The Rev. Stephen K. Preus is pastor of Trinity Lutheran Church, Vinton, Iowa.

[1] Zwingli began the fight of words in 1527 and the back and forth between him and Luther continued until 1528. See Herman Sasse, This is My Body (Adelaide, South Australia: Openbook Publishers, 1977), 114-115.

[2] This was indeed a significant issue for Zwingli. Ibid., 156f.

[3] Ibid., 172-173.

[4] Many others were present at the colloquy. 24 according to Zwingli; 50-60 according to Brenz. See Ibid., 173f.

[5] Ibid., 173.

[6] Ibid., 185.

[7] Ibid., 185-186.

[8] Ibid., 186-187.

[9] Ibid., 195.

[10] Ibid., 194.

[11] Ibid., 193.

[12] Ibid. Luther sticks to the word of Christ and says you must stick to what He says, considering who it is that says it: God, the Almighty! He goes so far as to say, “If he ordered me to eat dung, I would do it. Let not the servant inquire about the will of the Lord. We ought to close our eyes,” Ibid., 191.

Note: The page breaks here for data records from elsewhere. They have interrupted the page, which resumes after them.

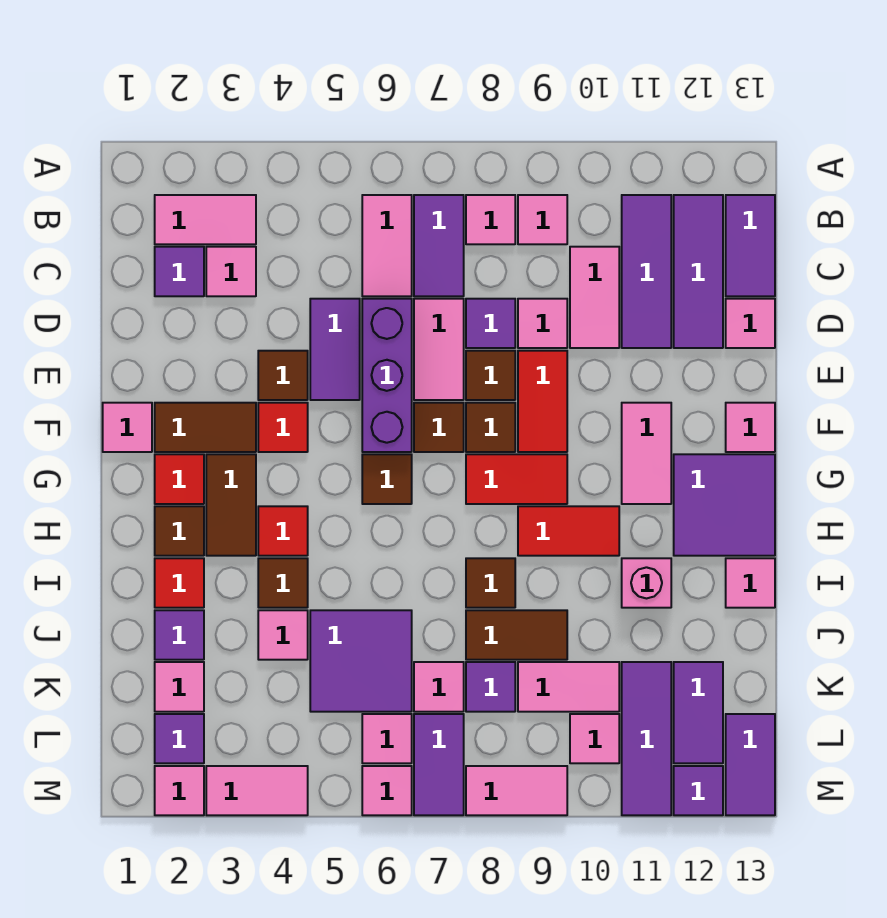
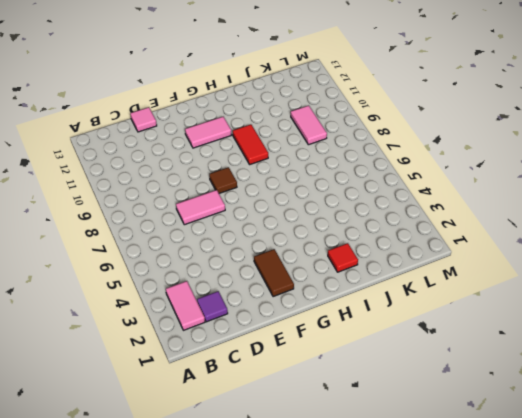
none -> pink 1x2 tile [362,195,412,296]
none -> purple 1x2 tile [414,195,464,296]
none -> pink 1x1 tile [466,195,515,244]
none -> pink 1x1 tile [518,195,567,244]

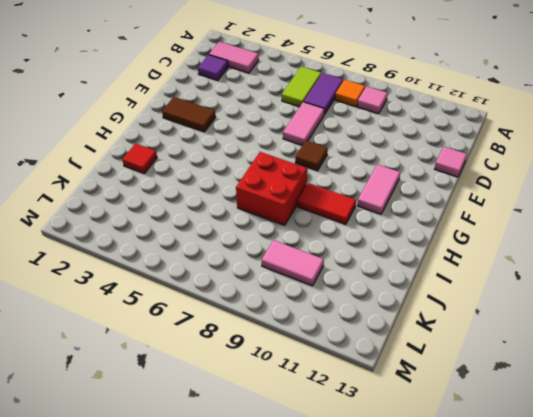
lime 1x2 tile [282,66,321,107] -> pink 1x2 tile [362,195,412,296]
orange 1x1 tile [335,80,365,107] -> pink 1x1 tile [466,195,515,244]
red 2x2 brick [236,152,307,225] -> brown 1x1 tile [466,558,515,608]
none -> purple 1x3 tile [622,195,671,348]
none -> purple 1x3 tile [674,195,723,348]
none -> purple 1x2 tile [726,195,775,296]
none -> pink 1x1 tile [206,247,256,296]

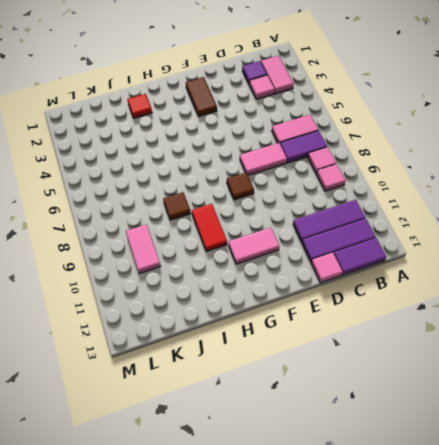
none -> pink 1x2 tile [570,247,619,348]
none -> purple 1x2 tile [310,299,360,400]
none -> purple 1x3 brick [362,299,412,452]
none -> purple 1x1 tile [466,299,515,348]

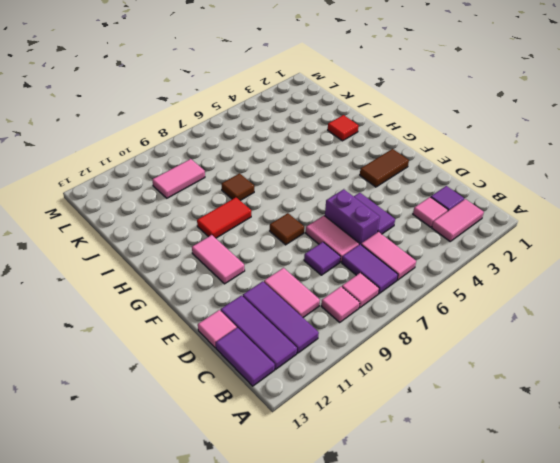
purple 1x2 brick [325,189,380,245] -> purple 1x3 brick [362,299,412,452]
none -> pink 1x1 tile [518,299,567,348]
none -> brown 1x1 tile [258,351,308,400]
none -> brown 1x1 tile [466,351,515,400]
none -> red 1x2 tile [518,351,567,452]

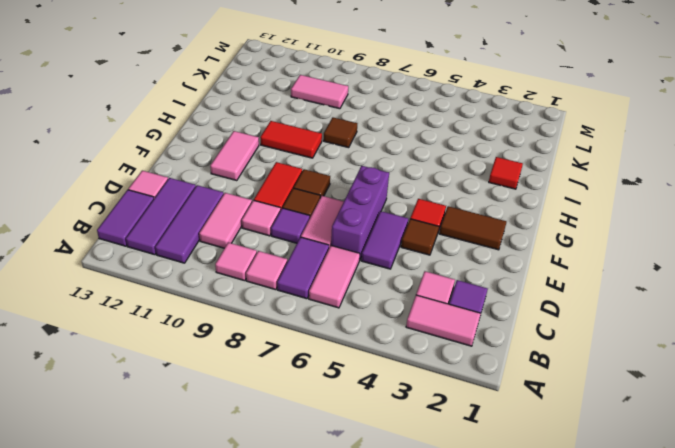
none -> pink 1x1 tile [103,403,152,452]
none -> brown 1x1 tile [414,403,464,452]
none -> pink 1x1 tile [726,403,775,452]
none -> red 1x1 tile [155,454,204,504]

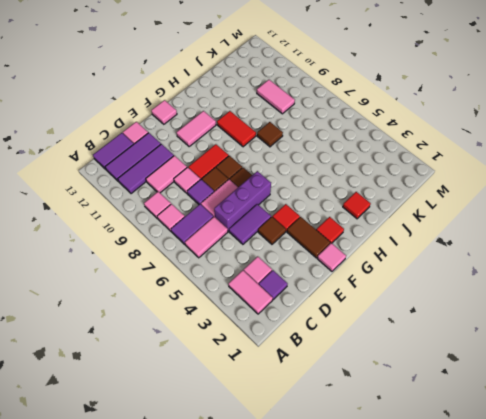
none -> brown 1x2 tile [206,454,256,556]
none -> brown 1x1 tile [362,454,412,504]
none -> red 1x2 tile [466,454,567,504]
none -> purple 2x2 tile [674,454,775,556]

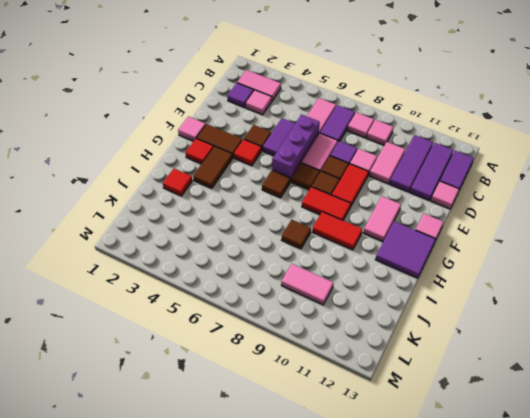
none -> brown 1x1 tile [155,506,204,556]
none -> red 1x1 tile [258,506,308,556]
none -> brown 1x1 tile [258,558,308,608]
none -> pink 1x1 brick [622,558,671,608]

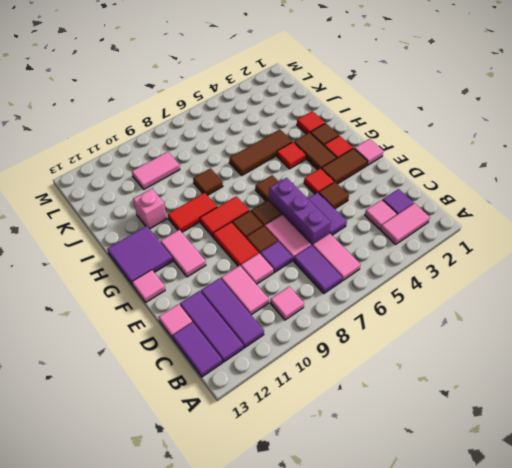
brown 1x3 tile [229,129,292,175] -> brown 1x1 tile [258,558,308,608]
none -> pink 1x1 tile [466,195,515,244]
none -> pink 1x1 tile [726,558,775,608]
none -> purple 1x1 tile [155,610,204,660]
none -> pink 1x1 tile [258,610,308,660]

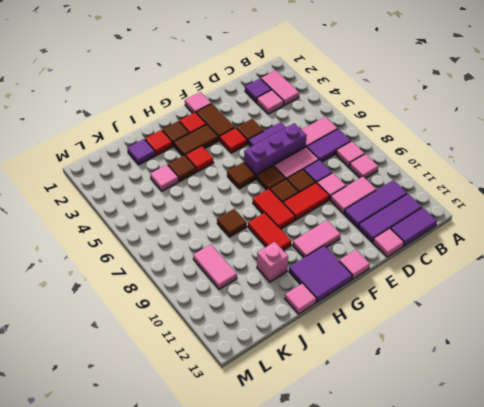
none -> purple 2x2 tile [310,610,412,712]
none -> brown 1x2 tile [466,610,567,660]
none -> pink 1x1 tile [155,662,204,712]
none -> pink 1x1 tile [414,662,464,712]

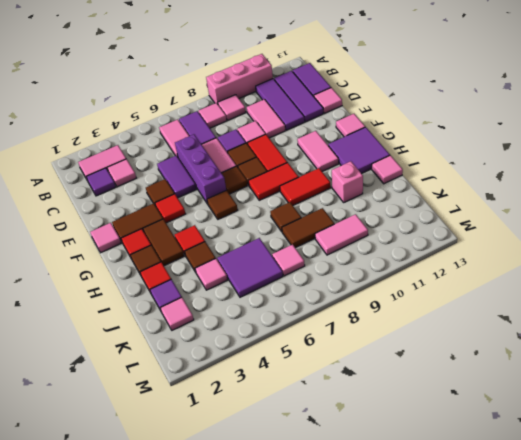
pink 1x3 brick [206,54,273,104] -> none
none -> purple 1x1 tile [466,662,515,712]
none -> purple 1x3 tile [622,662,671,815]
none -> purple 1x2 tile [674,662,723,763]
none -> purple 1x1 tile [155,714,204,763]

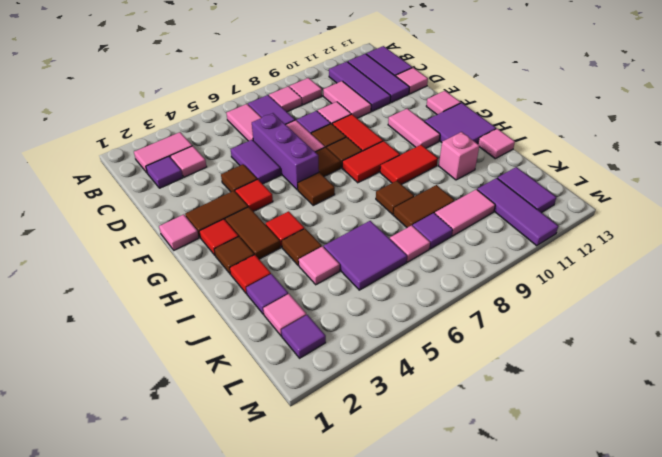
none -> pink 1x1 tile [362,714,412,763]
none -> purple 1x2 tile [414,714,464,815]
none -> pink 1x1 tile [570,714,619,763]
none -> purple 1x2 tile [726,714,775,815]

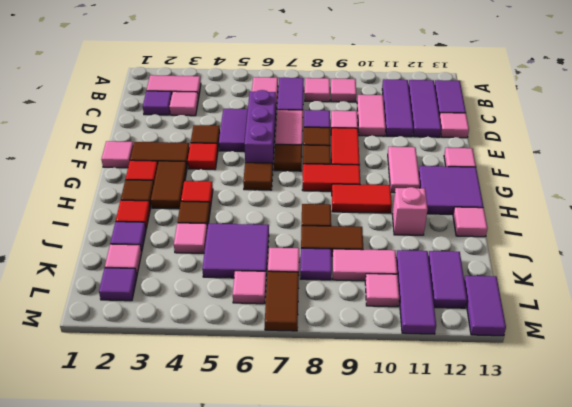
brown 1x2 tile [265,271,299,331] -> purple 1x2 tile [414,714,464,815]
none -> pink 1x1 tile [155,766,204,815]
none -> pink 1x2 tile [206,766,308,815]
none -> pink 1x1 tile [362,766,412,815]
none -> pink 1x2 tile [466,766,567,815]

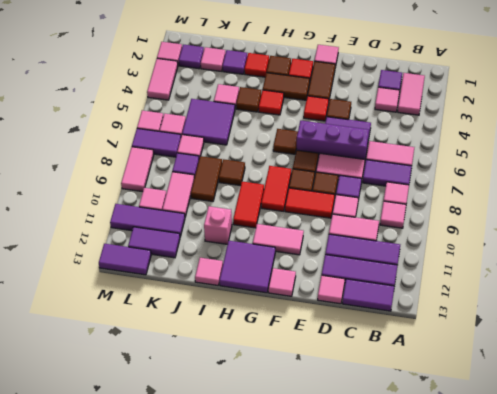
none -> purple 1x1 tile [674,766,723,815]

[13] Zwingli apologized for using a common expression from Switzerland that was taken as bitter. Ibid., 197.

[14] Ibid., 196. Luther was speaking to how Zwingli was in Hesse and not in Switzerland.

[15] Ibid., 200.

[16] Ibid., 202.

[17] Ibid., 206.

[18] Ibid., 207.

[19] Ibid., 208.

[20] Luther was not so friendly to Bucer, who asked if they could be brothers or if Luther would show him his errors, to which Luther replied, “I am neither your Lord, nor your judge, nor your teacher. Your spirit and our spirit cannot go together. Indeed, it is quite obvious that we do not have the same spirit. For there cannot be one and the same spirit where, on one side, the words of Christ are accepted in sincere faith, and, on the other side, this faith is criticized, attacked, and spoken of with frivolous blasphemies. Therefore, as I have told you, we commend you to the judgment of God. Teach as you think you can defend it in the sight of God,” Ibid., 213-214.